Former minerals minister Ian Macdonald arrives at the NSW Supreme Court in 2020.Credit: Renee Nowytarger
They also argue NuCoal’s investors, including thousands of American “mum and dads”, did nothing wrong and deserve compensation as they were collateral damage from Macdonald’s earlier corrupt actions.
Farrell declined to comment. However, the federal and NSW governments believe Australia has complied with its obligations under the free trade agreement.
NSW Premier Chris Minns has suggested the total compensation bill could be more than $500 million. “I don’t know where I would get half a billion dollars; it would have to come from schools and hospitals,” he told 2GB radio in March last year.
Asked about the matter last week, the NSW government reiterated it would not establish any compensation scheme for people claiming to have suffered losses as a result of the O’Farrell government’s 2014 decision.
“The former NSW Coalition government legislated against compensation and did not change position during its 12 years in office,” a NSW government spokesperson said.
“Under the former federal Coalition government, it was determined that American investors in NuCoal did not have a right to bring an investment arbitration claim against Australia under [the] Australia-US Free Trade Agreement.”

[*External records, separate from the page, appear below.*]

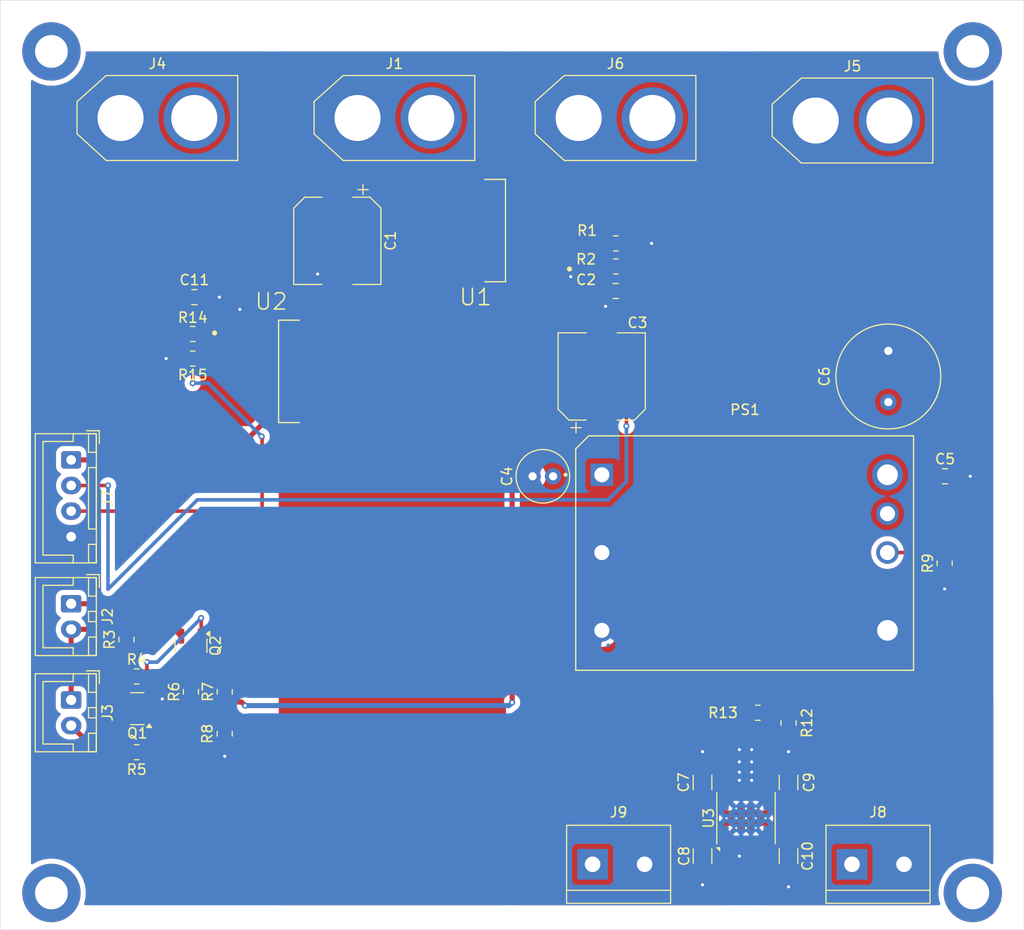
<source format=kicad_pcb>
(kicad_pcb
	(version 20241229)
	(generator "pcbnew")
	(generator_version "9.0")
	(general
		(thickness 1.6)
		(legacy_teardrops no)
	)
	(paper "A4")
	(layers
		(0 "F.Cu" signal)
		(2 "B.Cu" signal)
		(9 "F.Adhes" user "F.Adhesive")
		(11 "B.Adhes" user "B.Adhesive")
		(13 "F.Paste" user)
		(15 "B.Paste" user)
		(5 "F.SilkS" user "F.Silkscreen")
		(7 "B.SilkS" user "B.Silkscreen")
		(1 "F.Mask" user)
		(3 "B.Mask" user)
		(17 "Dwgs.User" user "User.Drawings")
		(19 "Cmts.User" user "User.Comments")
		(21 "Eco1.User" user "User.Eco1")
		(23 "Eco2.User" user "User.Eco2")
		(25 "Edge.Cuts" user)
		(27 "Margin" user)
		(31 "F.CrtYd" user "F.Courtyard")
		(29 "B.CrtYd" user "B.Courtyard")
		(35 "F.Fab" user)
		(33 "B.Fab" user)
		(39 "User.1" user)
		(41 "User.2" user)
		(43 "User.3" user)
		(45 "User.4" user)
	)
	(setup
		(pad_to_mask_clearance 0)
		(allow_soldermask_bridges_in_footprints no)
		(tenting front back)
		(pcbplotparams
			(layerselection 0x00000000_00000000_55555555_5755f5ff)
			(plot_on_all_layers_selection 0x00000000_00000000_00000000_00000000)
			(disableapertmacros no)
			(usegerberextensions no)
			(usegerberattributes yes)
			(usegerberadvancedattributes yes)
			(creategerberjobfile yes)
			(dashed_line_dash_ratio 12.000000)
			(dashed_line_gap_ratio 3.000000)
			(svgprecision 4)
			(plotframeref no)
			(mode 1)
			(useauxorigin no)
			(hpglpennumber 1)
			(hpglpenspeed 20)
			(hpglpendiameter 15.000000)
			(pdf_front_fp_property_popups yes)
			(pdf_back_fp_property_popups yes)
			(pdf_metadata yes)
			(pdf_single_document no)
			(dxfpolygonmode yes)
			(dxfimperialunits yes)
			(dxfusepcbnewfont yes)
			(psnegative no)
			(psa4output no)
			(plot_black_and_white yes)
			(sketchpadsonfab no)
			(plotpadnumbers no)
			(hidednponfab no)
			(sketchdnponfab yes)
			(crossoutdnponfab yes)
			(subtractmaskfromsilk no)
			(outputformat 1)
			(mirror no)
			(drillshape 1)
			(scaleselection 1)
			(outputdirectory "")
		)
	)
	(net 0 "")
	(net 1 "GND")
	(net 2 "24V_BAT")
	(net 3 "LOAD_VCC")
	(net 4 "+12V")
	(net 5 "+5V")
	(net 6 "/HE_IS")
	(net 7 "Net-(J2-Pin_2)")
	(net 8 "Net-(J3-Pin_2)")
	(net 9 "/HE+")
	(net 10 "/PWR_CTRL_IS")
	(net 11 "/HE_CTRL")
	(net 12 "Net-(PS1-TRIM)")
	(net 13 "Net-(Q1-B)")
	(net 14 "Net-(Q1-C)")
	(net 15 "Net-(Q2-B)")
	(net 16 "Net-(Q2-C)")
	(net 17 "Net-(U1-IS)")
	(net 18 "/PWR_CTRL")
	(net 19 "Net-(U3-FB)")
	(net 20 "Net-(U2-IS)")
	(net 21 "unconnected-(U3-PGOOD-Pad6)")
	(net 22 "unconnected-(U3-DNC-Pad5)")
	(net 23 "unconnected-(U3-DNC-Pad4)")
	(net 24 "unconnected-(U3-V5V-Pad13)")
	(footprint "MountingHole:MountingHole_3.2mm_M3_ISO7380_Pad" (layer "F.Cu") (at 45 132.2))
	(footprint "Connector_JST:JST_XH_B2B-XH-A_1x02_P2.50mm_Vertical" (layer "F.Cu") (at 46.925 103.95 -90))
	(footprint "BTS50010-1TAE:BTS50010-1TAE" (layer "F.Cu") (at 69.6125 81.25))
	(footprint "Capacitor_SMD:CP_Elec_8x10" (layer "F.Cu") (at 98.75 81.75 90))
	(footprint "Package_TO_SOT_SMD:SOT-23" (layer "F.Cu") (at 58.625 108.05 -90))
	(footprint "Connector_AMASS:AMASS_XT60-M_1x02_P7.20mm_Vertical" (layer "F.Cu") (at 119.65 56.75))
	(footprint "Resistor_SMD:R_0805_2012Metric_Pad1.20x1.40mm_HandSolder" (layer "F.Cu") (at 132.25 100 90))
	(footprint "Resistor_SMD:R_0805_2012Metric_Pad1.20x1.40mm_HandSolder" (layer "F.Cu") (at 114 114.6))
	(footprint "Resistor_SMD:R_0805_2012Metric_Pad1.20x1.40mm_HandSolder" (layer "F.Cu") (at 100.125 68.75 180))
	(footprint "I6A24014A033V-001-R:I6A24014A033V-001-R" (layer "F.Cu") (at 112.7125 99))
	(footprint "Connector_AMASS:AMASS_XT60-M_1x02_P7.20mm_Vertical" (layer "F.Cu") (at 74.9 56.5))
	(footprint "MountingHole:MountingHole_3.2mm_M3_ISO7380_Pad" (layer "F.Cu") (at 45 50))
	(footprint "Capacitor_SMD:C_0805_2012Metric_Pad1.18x1.45mm_HandSolder" (layer "F.Cu") (at 100.125 73.4 180))
	(footprint "Connector_AMASS:AMASS_XT60-M_1x02_P7.20mm_Vertical" (layer "F.Cu") (at 96.5 56.5))
	(footprint "Capacitor_THT:C_Radial_D10.0mm_H12.5mm_P5.00mm" (layer "F.Cu") (at 126.75 84.25 90))
	(footprint "Resistor_SMD:R_0805_2012Metric_Pad1.20x1.40mm_HandSolder" (layer "F.Cu") (at 58.8 80))
	(footprint "Resistor_SMD:R_0805_2012Metric_Pad1.20x1.40mm_HandSolder" (layer "F.Cu") (at 52.325 107.45 90))
	(footprint "Resistor_SMD:R_0805_2012Metric_Pad1.20x1.40mm_HandSolder" (layer "F.Cu") (at 117 115.6 -90))
	(footprint "Resistor_SMD:R_0805_2012Metric_Pad1.20x1.40mm_HandSolder" (layer "F.Cu") (at 100.125 71))
	(footprint "Capacitor_SMD:C_1206_3216Metric_Pad1.33x1.80mm_HandSolder" (layer "F.Cu") (at 117 121.4 90))
	(footprint "Capacitor_THT:C_Radial_D5.0mm_H11.0mm_P2.00mm" (layer "F.Cu") (at 94 91.5 180))
	(footprint "Capacitor_SMD:C_1206_3216Metric_Pad1.33x1.80mm_HandSolder" (layer "F.Cu") (at 108.6 121.4 90))
	(footprint "Connector_AMASS:AMASS_XT60-M_1x02_P7.20mm_Vertical" (layer "F.Cu") (at 51.75 56.5))
	(footprint "Capacitor_SMD:C_1206_3216Metric_Pad1.33x1.80mm_HandSolder" (layer "F.Cu") (at 108.6 128.6 -90))
	(footprint "Resistor_SMD:R_0805_2012Metric_Pad1.20x1.40mm_HandSolder" (layer "F.Cu") (at 58.8 77.6 180))
	(footprint "Resistor_SMD:R_0805_2012Metric_Pad1.20x1.40mm_HandSolder" (layer "F.Cu") (at 61.925 116.65 90))
	(footprint "Package_TO_SOT_SMD:SOT-23" (layer "F.Cu") (at 53.3875 114.2 180))
	(footprint "Capacitor_SMD:C_1206_3216Metric_Pad1.33x1.80mm_HandSolder" (layer "F.Cu") (at 117 128.6 -90))
	(footprint "Capacitor_SMD:C_0805_2012Metric_Pad1.18x1.45mm_HandSolder" (layer "F.Cu") (at 58.9625 74))
	(footprint "Resistor_SMD:R_0805_2012Metric_Pad1.20x1.40mm_HandSolder" (layer "F.Cu") (at 61.925 112.55 90))
	(footprint "Resistor_SMD:R_0805_2012Metric_Pad1.20x1.40mm_HandSolder" (layer "F.Cu") (at 53.325 111.05))
	(footprint "Capacitor_SMD:C_0805_2012Metric_Pad1.18x1.45mm_HandSolder" (layer "F.Cu") (at 132.2875 91.5))
	(footprint "Connector_JST:JST_XH_B4B-XH-A_1x04_P2.50mm_Vertical" (layer "F.Cu") (at 46.925 89.9 -90))
	(footprint "MountingHole:MountingHole_3.2mm_M3_ISO7380_Pad" (layer "F.Cu") (at 135 132.2))
	(footprint "TerminalBlock:TerminalBlock_bornier-2_P5.08mm" (layer "F.Cu") (at 123.2 129.4))
	(footprint "BTS50010-1TAE:BTS50010-1TAE" (layer "F.Cu") (at 86.925 67.5 180))
	(footprint "Package_DFN_QFN:Texas_B3QFN-14-1EP_5x5.5mm_P0.65mm_ThermalVia" (layer "F.Cu") (at 112.845 124.9 90))
	(footprint "MountingHole:MountingHole_3.2mm_M3_ISO7380_Pad"
		(layer "F.Cu")
		(uuid "e80eb23e-85d1-49c1-a779-e5706d69faba")
		(at 135 50)
		(descr "Mounting Hole 3.2mm, M3, generated by kicad-footprint-generator mountinghole.py")
		(tags "mountinghole M3 ISO7380")
		(property "Reference" "REF**"
			(at 0 -3.8 0)
			(layer "F.SilkS")
			(hide yes)
			(uuid "0c168349-9b8e-430
... [185636 chars truncated]
</source>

The mining licence corruptly granted by Macdonald in 2008 was not issued to NuCoal but to Doyles Creek Mining Pty Ltd, a company then bought by NuCoal.
In 2013, the ICAC said NuCoal acquired the company with knowledge of the public controversy surrounding the licence and that investors in NuCoal “must have acquired their shares in that company with an awareness of those risks”.

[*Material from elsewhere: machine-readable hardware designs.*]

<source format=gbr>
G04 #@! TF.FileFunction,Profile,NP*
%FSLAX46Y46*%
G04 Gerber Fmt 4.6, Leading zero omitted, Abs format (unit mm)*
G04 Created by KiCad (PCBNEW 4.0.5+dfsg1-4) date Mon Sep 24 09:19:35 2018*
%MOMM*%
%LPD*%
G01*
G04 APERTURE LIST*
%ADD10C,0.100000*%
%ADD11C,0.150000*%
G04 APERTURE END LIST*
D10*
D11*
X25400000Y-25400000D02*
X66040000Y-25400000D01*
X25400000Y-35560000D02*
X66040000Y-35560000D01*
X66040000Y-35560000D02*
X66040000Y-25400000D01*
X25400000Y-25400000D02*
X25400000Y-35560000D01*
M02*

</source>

Doyles Creek, the site covered by the cancelled exploration licence.Credit:
But in 2019, an inquiry by the NSW Legislative Council’s standing committee on law and justice said that while NuCoal’s directors were aware, or should have been aware, of the controversy, “some of the shareholders [who] participated in the public listing, or subsequently acquired shares, are innocent parties”.
In addition to much larger losses by institutional investors, Pfeffer said he and about 30 individuals lost more than $US10 million when the licence was cancelled.
“That put me in a very difficult spot,” he said from his home in Hilton Head Island, South Carolina. “I was very confident of this particular investment. I knew the board members; I knew the managing director. I’d been to Australia. As far as mining goes, I thought it was a slam dunk, as they say here in the States.”
Pfeffer said his previous attempts to convince Canberra to intervene in the matter were rebuffed. “They said: sorry, the states are very independent and have their own rules,” Pfeffer said.
“We were just stunned by that. The US Trade Representative was stunned by that because they were led to believe by their counterparts in Washington that we’re great allies, and we have the same rule of law.”
Galt said the Trump administration remembered the issue from its first term when the matter was raised with then-ambassador Hockey and Robert Lighthizer, then the US trade representative.
“This is something that the US Trade Department has never forgotten,” Galt told this masthead. “They’re not going to let [the Australian government] ignore it again.”
The meetings in Washington will take place at the same time as Trump is due to announce reciprocal tariffs on countries he accuses of “ripping off the United States” on trade.
Trump has recently given mixed signals about what will occur on April 2. “Not all tariffs are included that day,” he said. “We may take less than what they’re charging because they’ve charged us so much, I don’t think they could take it. They’ve charged us so much that I’m embarrassed to charge them what they’ve charged us. But it will be substantial.”
Numerous concerns have been raised about Australia, including the goods and services tax, a ban on fresh US beef imports, local content rules and the Pharmaceutical Benefits Scheme, as well as the NuCoal matter.